Even worse are the trends in the company’s balance sheet, which imply that the company will have to dilute the stock heavily before the end of 2014 lest they run out of money. Analysts have also grown more bearish, and have probably contributed immensely to the investor panic.
Additional discussion of Dendreon’s financial data, for those interested, can be found in a recent Bill Maurer Seeking Alpha article (link)
Still, the financial distress of the company should be very obvious at this point. In recent quarters the company has addressed this with vague promises of deeper cost-cutting efforts and supposedly effective DTC (Direct-To-Consumer) advertising campaigns, although a shortage of details (and tangible results) has permanently damaged investor confidence in Dendreon’s plan.

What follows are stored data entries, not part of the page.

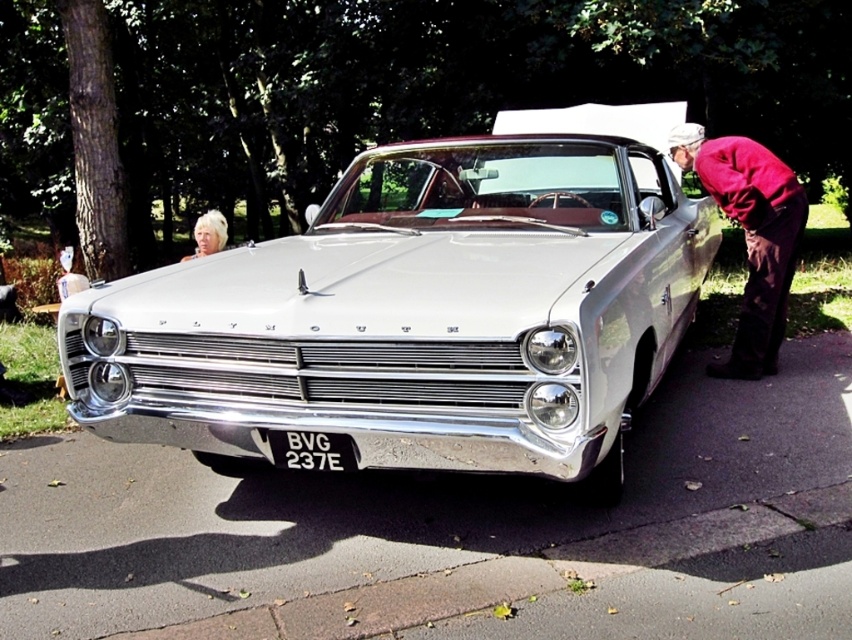
Question: From the image, what is the correct spatial relationship of maroon fabric coat at right in relation to black plastic license plate at center?

Choices:
 (A) above
 (B) below

Answer: (A)

Question: Observing the image, what is the correct spatial positioning of maroon fabric coat at right in reference to blonde hair at upper left?

Choices:
 (A) above
 (B) below

Answer: (B)

Question: Which of the following is the farthest from the observer?

Choices:
 (A) (269, 432)
 (B) (773, 195)

Answer: (B)

Question: Which object is the farthest from the white metallic car at center?

Choices:
 (A) maroon fabric coat at right
 (B) blonde hair at upper left

Answer: (B)

Question: Does white metallic car at center have a lesser width compared to blonde hair at upper left?

Choices:
 (A) no
 (B) yes

Answer: (A)

Question: Estimate the real-world distances between objects in this image. Which object is closer to the black plastic license plate at center?

Choices:
 (A) maroon fabric coat at right
 (B) white metallic car at center
 (C) blonde hair at upper left

Answer: (B)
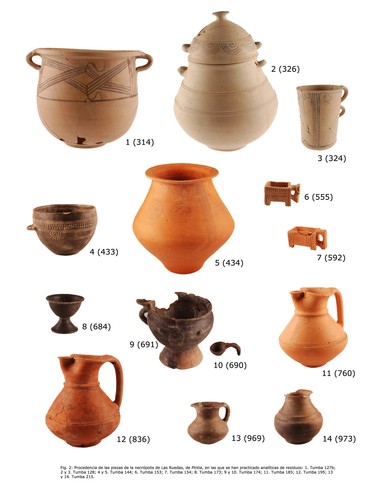
Locate an element on the screen. whole in bottom of brown vase on upper left is located at coordinates (80, 141).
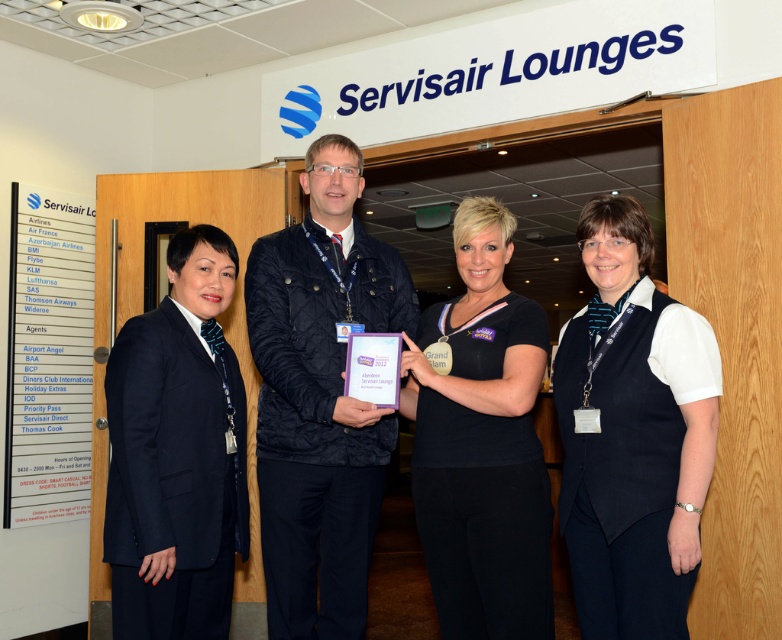
Question: Considering the relative positions of dark blue quilted jacket at center and navy blue suit at left in the image provided, where is dark blue quilted jacket at center located with respect to navy blue suit at left?

Choices:
 (A) left
 (B) right

Answer: (B)

Question: Which object is closer to the camera taking this photo?

Choices:
 (A) navy blue suit at left
 (B) dark blue quilted jacket at center
 (C) black fabric shirt at center

Answer: (A)

Question: Considering the real-world distances, which object is farthest from the navy blue vest at center?

Choices:
 (A) navy blue suit at left
 (B) black fabric shirt at center
 (C) dark blue quilted jacket at center

Answer: (A)

Question: Is navy blue vest at center to the left of black fabric shirt at center from the viewer's perspective?

Choices:
 (A) no
 (B) yes

Answer: (A)

Question: Which is nearer to the dark blue quilted jacket at center?

Choices:
 (A) black fabric shirt at center
 (B) navy blue vest at center

Answer: (A)

Question: Can you confirm if dark blue quilted jacket at center is thinner than navy blue suit at left?

Choices:
 (A) yes
 (B) no

Answer: (B)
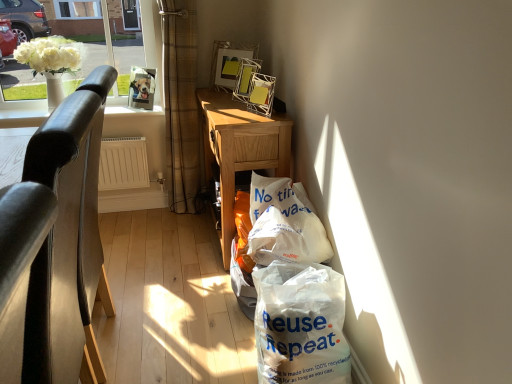
At what (x,y) coordinates should I click in order to perform the action: click on free space in front of wooden desk at center. Please return your answer as a coordinate pair (x, y). The width and height of the screenshot is (512, 384). Looking at the image, I should click on (186, 292).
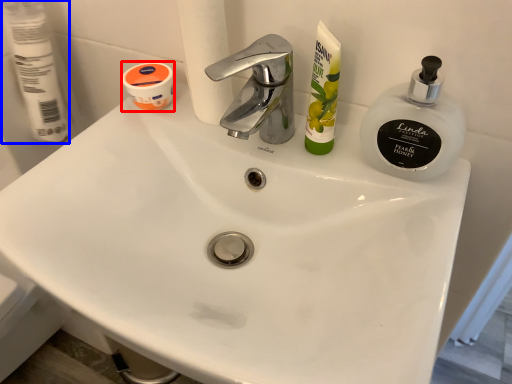
Question: Which point is closer to the camera, mouthwash (highlighted by a red box) or toilet paper (highlighted by a blue box)?

Choices:
 (A) mouthwash
 (B) toilet paper

Answer: (B)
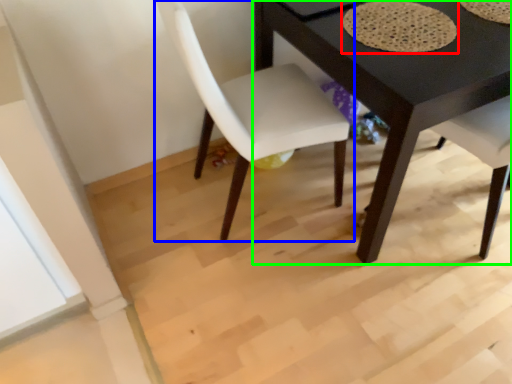
Question: Based on their relative distances, which object is farther from mat (highlighted by a red box)? Choose from chair (highlighted by a blue box) and table (highlighted by a green box).

Choices:
 (A) chair
 (B) table

Answer: (A)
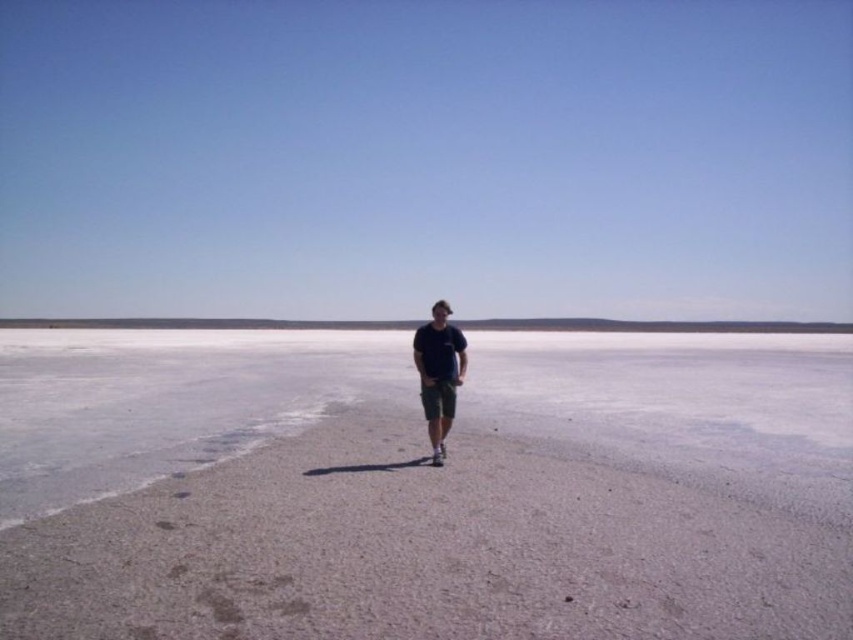
Question: Among these objects, which one is farthest from the camera?

Choices:
 (A) matte dark blue shirt at center
 (B) white sand at center

Answer: (A)

Question: Does white sand at center appear over green cotton shorts at center?

Choices:
 (A) no
 (B) yes

Answer: (A)

Question: Observing the image, what is the correct spatial positioning of white sand at center in reference to matte dark blue shirt at center?

Choices:
 (A) left
 (B) right

Answer: (A)

Question: Can you confirm if matte dark blue shirt at center is thinner than green cotton shorts at center?

Choices:
 (A) yes
 (B) no

Answer: (B)

Question: Estimate the real-world distances between objects in this image. Which object is farther from the matte dark blue shirt at center?

Choices:
 (A) white sand at center
 (B) green cotton shorts at center

Answer: (A)

Question: Which of the following is the farthest from the observer?

Choices:
 (A) tap(434, 339)
 (B) tap(450, 416)

Answer: (B)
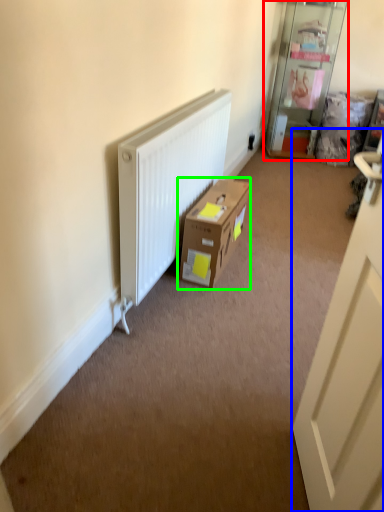
Question: Based on their relative distances, which object is farther from shelf (highlighted by a red box)? Choose from door (highlighted by a blue box) and box (highlighted by a green box).

Choices:
 (A) door
 (B) box

Answer: (A)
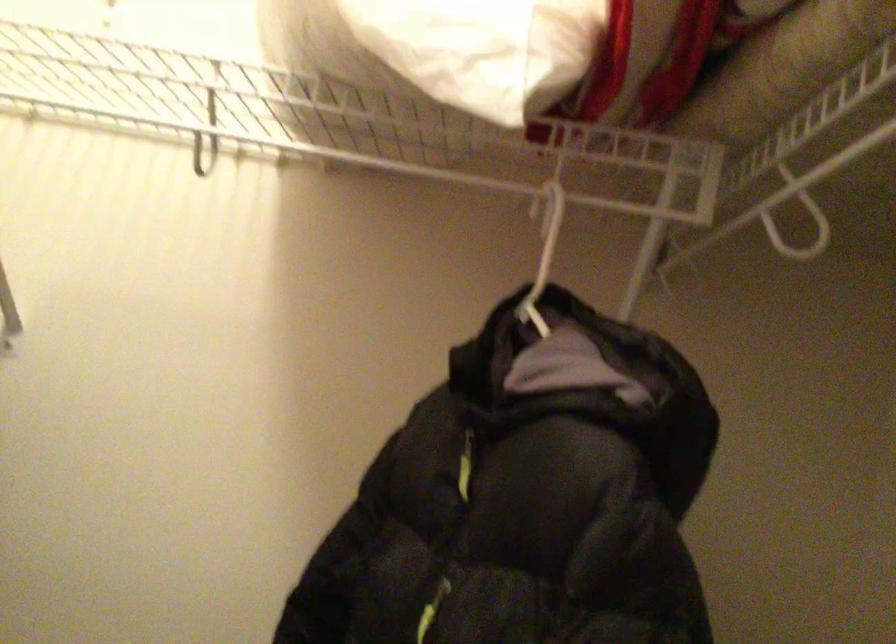
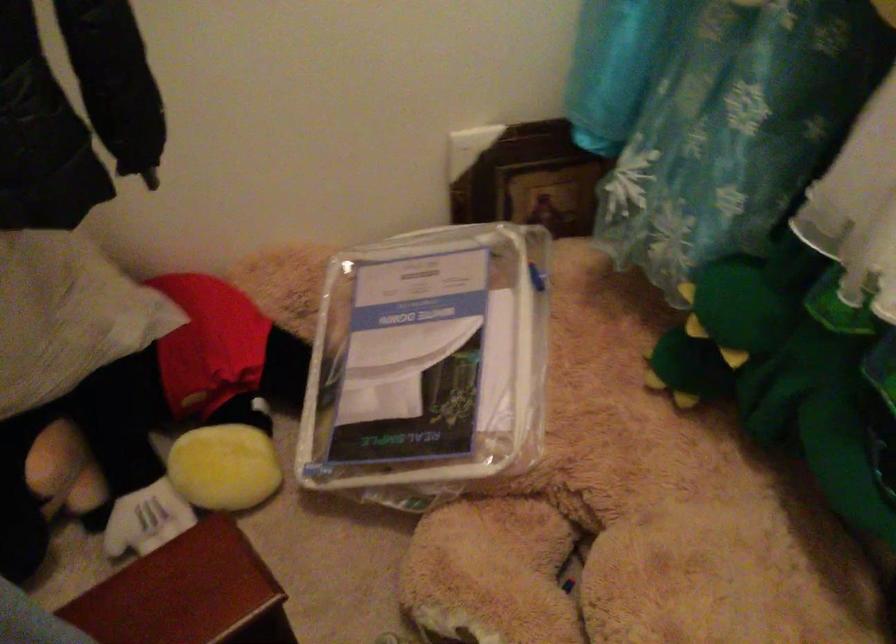
The first image is from the beginning of the video and the second image is from the end. How did the camera likely rotate when shooting the video?

The camera rotated toward right-down.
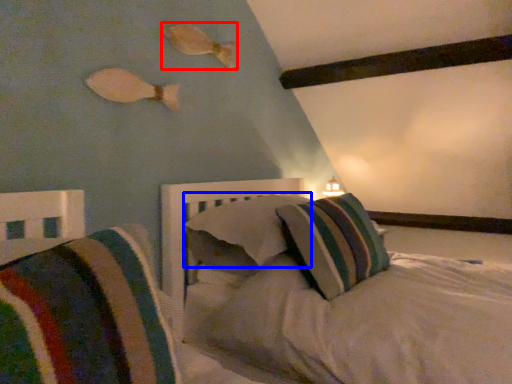
Question: Which of the following is the closest to the observer, fish (highlighted by a red box) or pillow (highlighted by a blue box)?

Choices:
 (A) fish
 (B) pillow

Answer: (B)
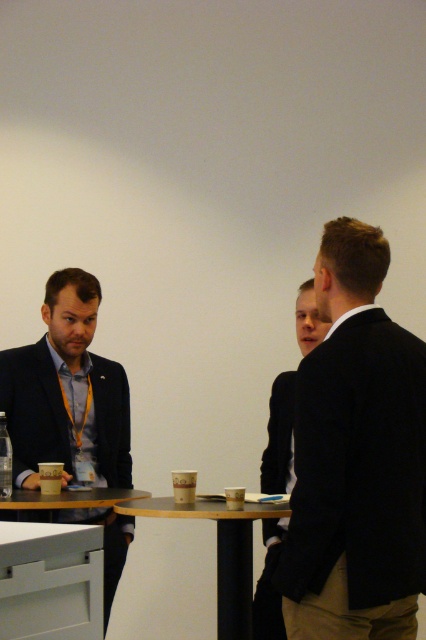
Question: Is matte black suit at left bigger than wooden table at center?

Choices:
 (A) yes
 (B) no

Answer: (A)

Question: Which object is farther from the camera taking this photo?

Choices:
 (A) dark suit jacket at center
 (B) black matte suit at center
 (C) white glossy table at lower left

Answer: (C)

Question: Which point is farther to the camera?

Choices:
 (A) matte black suit at left
 (B) dark suit jacket at center

Answer: (A)

Question: Which point is closer to the camera?

Choices:
 (A) dark suit jacket at center
 (B) matte black suit at left
 (C) wooden table at center
 (D) black suit at right

Answer: (D)

Question: Where is matte black suit at left located in relation to white glossy table at lower left in the image?

Choices:
 (A) right
 (B) left

Answer: (B)

Question: Considering the relative positions of matte black suit at left and wooden table at center in the image provided, where is matte black suit at left located with respect to wooden table at center?

Choices:
 (A) right
 (B) left

Answer: (B)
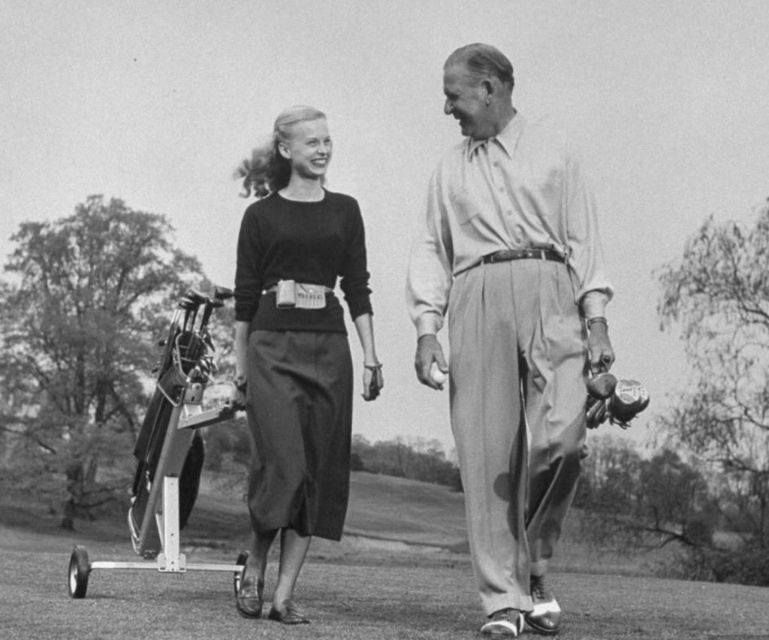
Question: Which point is farther from the camera taking this photo?

Choices:
 (A) coord(518,333)
 (B) coord(285,401)

Answer: (B)

Question: In this image, where is light beige cotton pants at center located relative to matte black sweater at center?

Choices:
 (A) left
 (B) right

Answer: (B)

Question: Can you confirm if light beige cotton pants at center is positioned to the left of matte black sweater at center?

Choices:
 (A) no
 (B) yes

Answer: (A)

Question: In this image, where is light beige cotton pants at center located relative to matte black sweater at center?

Choices:
 (A) right
 (B) left

Answer: (A)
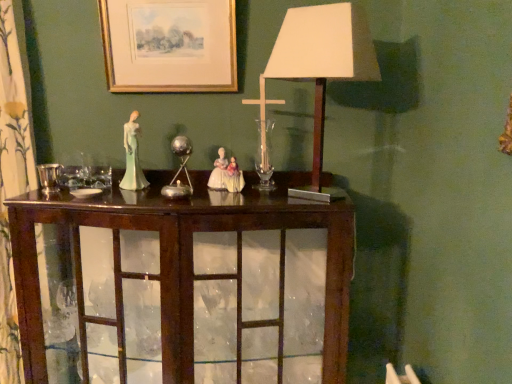
At what (x,y) coordinates should I click in order to perform the action: click on vacant region to the right of shiny silver candle holder at left, the 1th candle holder from the front. Please return your answer as a coordinate pair (x, y). The height and width of the screenshot is (384, 512). Looking at the image, I should click on (105, 192).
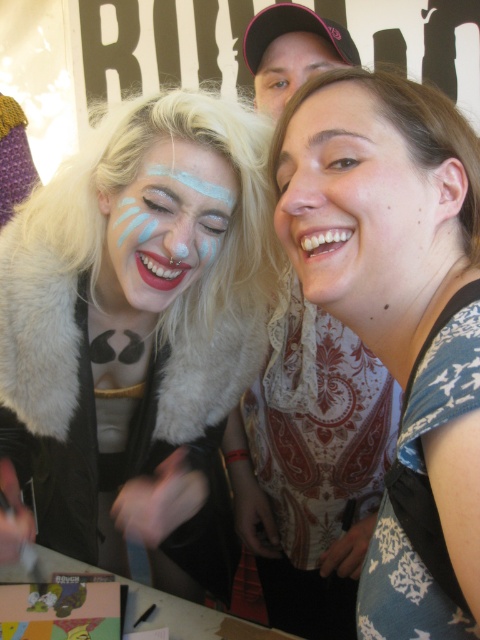
Where is `fur coat at center`? fur coat at center is located at coordinates (140, 332).

Which is in front, point (126, 296) or point (287, 65)?

Point (126, 296)

Does point (148, 474) lie in front of point (263, 80)?

Yes, point (148, 474) is closer to viewer.

Image resolution: width=480 pixels, height=640 pixels. I want to click on fur coat at center, so click(140, 332).

Does fur coat at center have a greater width compared to white lace dress at center?

Indeed, fur coat at center has a greater width compared to white lace dress at center.

Measure the distance between point (189, 316) and camera.

They are 37.64 inches apart.

Locate an element on the screen. This screenshot has height=640, width=480. fur coat at center is located at coordinates [140, 332].

Locate an element on the screen. fur coat at center is located at coordinates (140, 332).

At what (x,y) coordinates should I click in order to perform the action: click on fur coat at center. Please return your answer as a coordinate pair (x, y). Looking at the image, I should click on (140, 332).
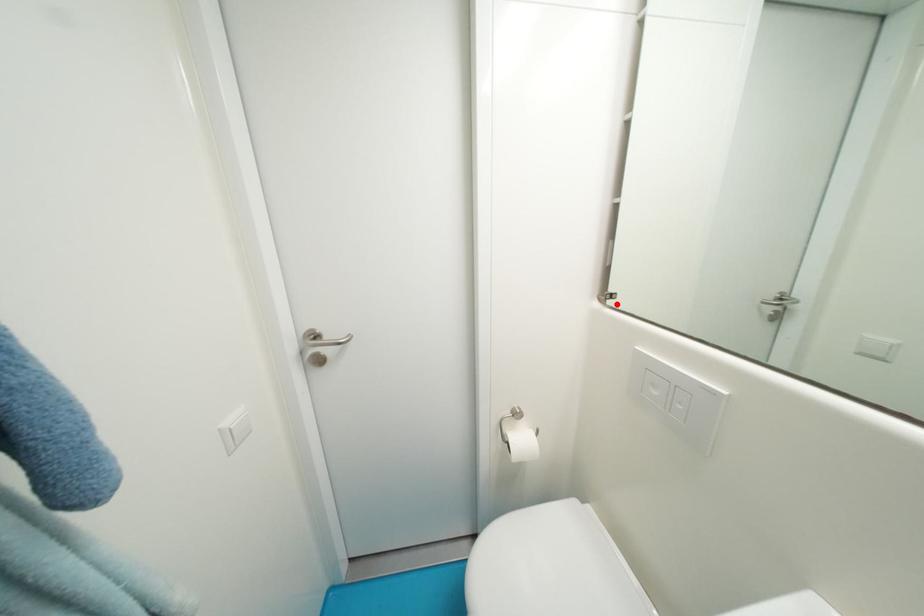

Then there is the elephant in the room –$545.7 M of convertible 2016 notes, which were only mentioned just once in the call:
“As you know we have the majority of our convertible debt due in 2016. While we are more than two years out we have been looking at our options to address this and are putting a plan in place consistent with our objective to reach profitability... (link)”
Note that these were sold when DNDN was trading at $36.60 per share, with a conversion rate equivalent to $51.24 per share. The company appears to have a plan to address this, and wording implies that they are going with the likely remedy – share dilution. Refinancing is an option if an appropriate party is found, but this may be quite difficult. The problem is that Dendreon’s market capitalization is no longer large enough to support a public offering of that size, which means that a proportionally huge loan would be needed.
Where’s the upside?
Countering this - to some extent - are promises of future revenue growth potential from Europe and sequencing trials using both Provenge and JNJ’s Zytiga (with plans to enroll into a Provenge/Xtandi trial soon). While these future catalysts are exciting, investors should note that they are already being used to justify Dendreon’s $829 M enterprise value. It is also debated whether or not Europe will be an option for Dendreon, since they would have to find a partner willing to bear the extraordinary startup costs for a Provenge facility and the high manufacturing expenses of the autologous cell therapy.
On the bright side, Dendreon could be an interesting acquisition target, although it seems unlikely that a bid would be made at least until the company is on the verge of bankruptcy. This theoretical bid should be a big deterrent for the bears once Dendreon drops below a certain level (perhaps the $2/share I suggested earlier this year), although their previous successes might make them hesitant to take their profits.
It might be best to steer clear. Dendreon’s financials are truly abysmal, and seem unlikely to turn in the next few quarters. The company is very likely to dilute shares heavily to meet debt obligations, which could turn DNDN into a penny stock without a reverse split.
On the other hand, short interest is extremely high at ~54 M shares (about 1/3rd of shares). The short side of Dendreon is simply not as favorable as it was just a few months ago. There are also too many shares in the bear trade, which presents a dangerous short squeeze situation in the event that Dendreon has a few upticks.